**Extract**
★ ★ ★ ★
The latest International Monetary Fund (IMF) forecasts contain an interesting set of figures.

In 2015 the Chinese economy was larger than the US, as measured with IMF adjustments to allow for different purchasing powers allowing for price and currency effects on stated national income numbers.

The figures show that the advanced world still has much higher levels of income per head than the rest, but it also shows faster progress in narrowing the gap from some of the leading emerging market economies.

China’s growth may be slowing, but so has the growth of the advanced world since the banking crisis hit in 2007-08.

Global exports of goods and services

USA: 11%, China: 11%.

The advanced economies only account for 14.6% of the world’s population. Both India and China individually are larger than the whole advanced world, with 17.9% and 19% of the world’s population respectively.

The advanced countries produce 42% of the world’s output. That is down from over half a few years ago but still three times their population share.

Global GDP

The Euro area produces 11.9% of the world output, with the US contributing 15.8%.

China has taken first place with 17.1% of the global total. The UK at 2.4%is now considerably larger than Italy with a similar population at 1.9%, and ahead of France at 2.3%.
★ ★ ★ ★
**Problem to work on**
Pick up the article on the IMF's world economy figures after its last sentence and keep writing it.

**Given information**
★ ★ ★ ★
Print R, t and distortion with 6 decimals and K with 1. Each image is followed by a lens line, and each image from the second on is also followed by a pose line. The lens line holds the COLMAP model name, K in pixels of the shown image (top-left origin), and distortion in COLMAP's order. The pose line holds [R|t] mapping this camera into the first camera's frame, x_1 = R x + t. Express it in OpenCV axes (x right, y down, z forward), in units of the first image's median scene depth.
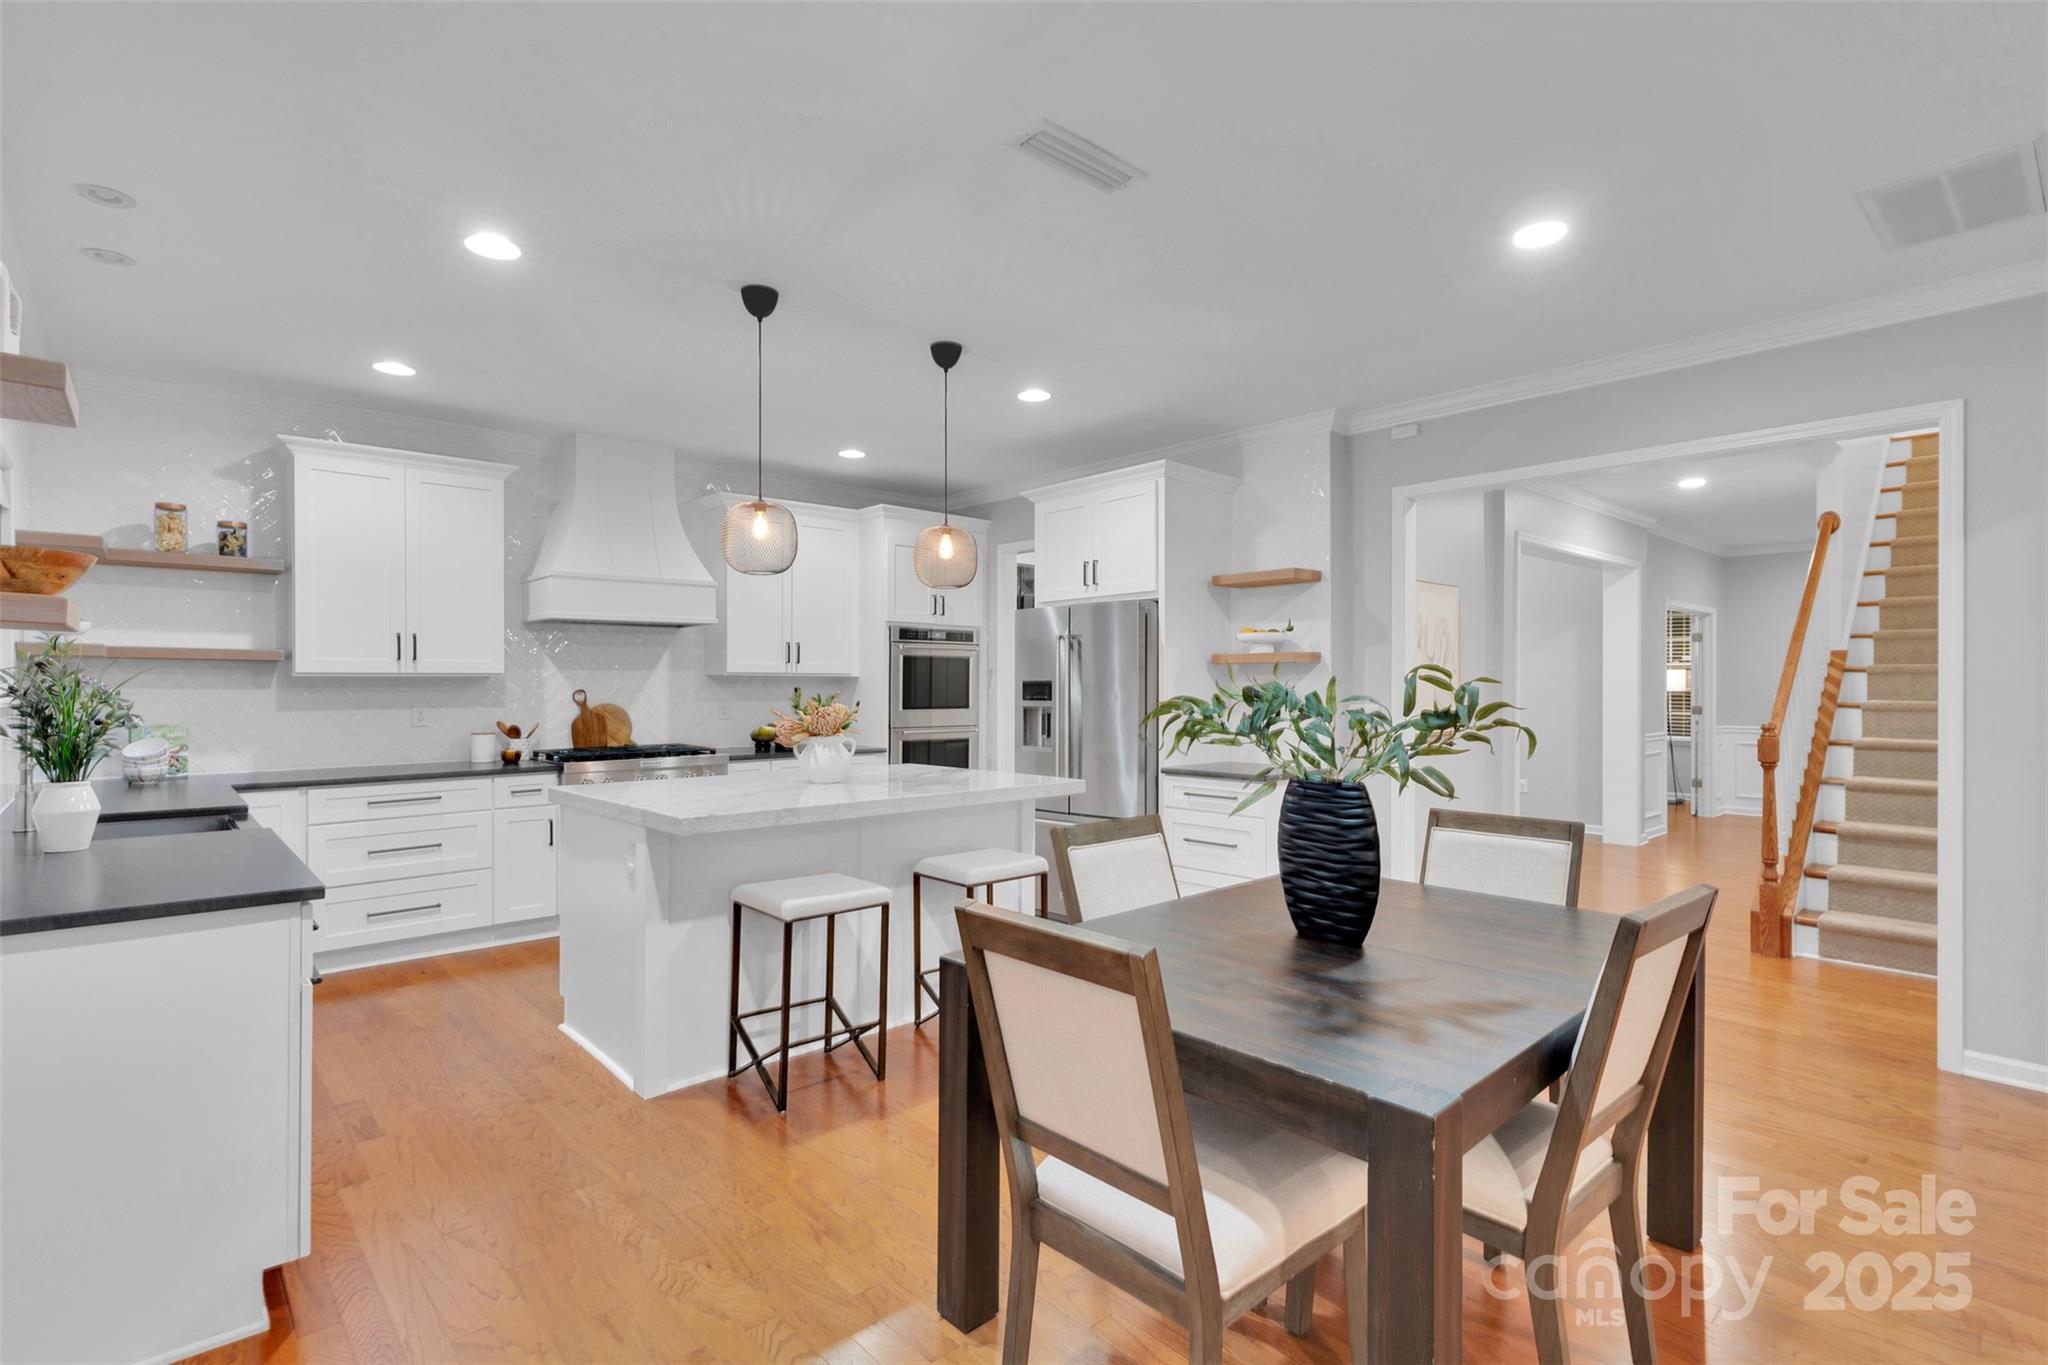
★ ★ ★ ★
**Task result**
Germany remains the largest of the European majors, producing 3.4% of world output.

What can investors learn from this?

The concentration of stock market and investment activity on the US, EU and Japan no longer reflects the balance of world economic activity and power.

What made sense when all the emerging countries together were a minority of world output makes less sense as they come to produce the majority share.

China could be seen as a risky or eccentric investment a decade or more ago. Now it is backed by the largest world economy on this adjusted measure maybe it merits serious consideration.

It is still true that the greater liquidity of advanced markets, the bigger proportion of economic activity that is undertaken by quoted companies, and the higher standards (on average)  of economic and political governance all point in the direction of portfolios still having more in traditional markets than in the emerging world.

The last three years have been disappointing for emerging market investors, as investors have been put off by commodity dependence in some of them and by erratic performance in others. The Chinese market had a big bull run until the middle of last year, but then became overextended as credit was withdrawn and rules tightened over stock trading.

There is money to be made out of the long march of the emerging world towards higher living standards and a more dominant role in the world economy. On the way are hiccups in markets as their markets are gradually brought up to world standards of disclosure and regulation, and as investors gain confidence in them.

On a longer view there should be returns to be made out of the superior growth of some emerging economies. Equity investment is primarily about growth.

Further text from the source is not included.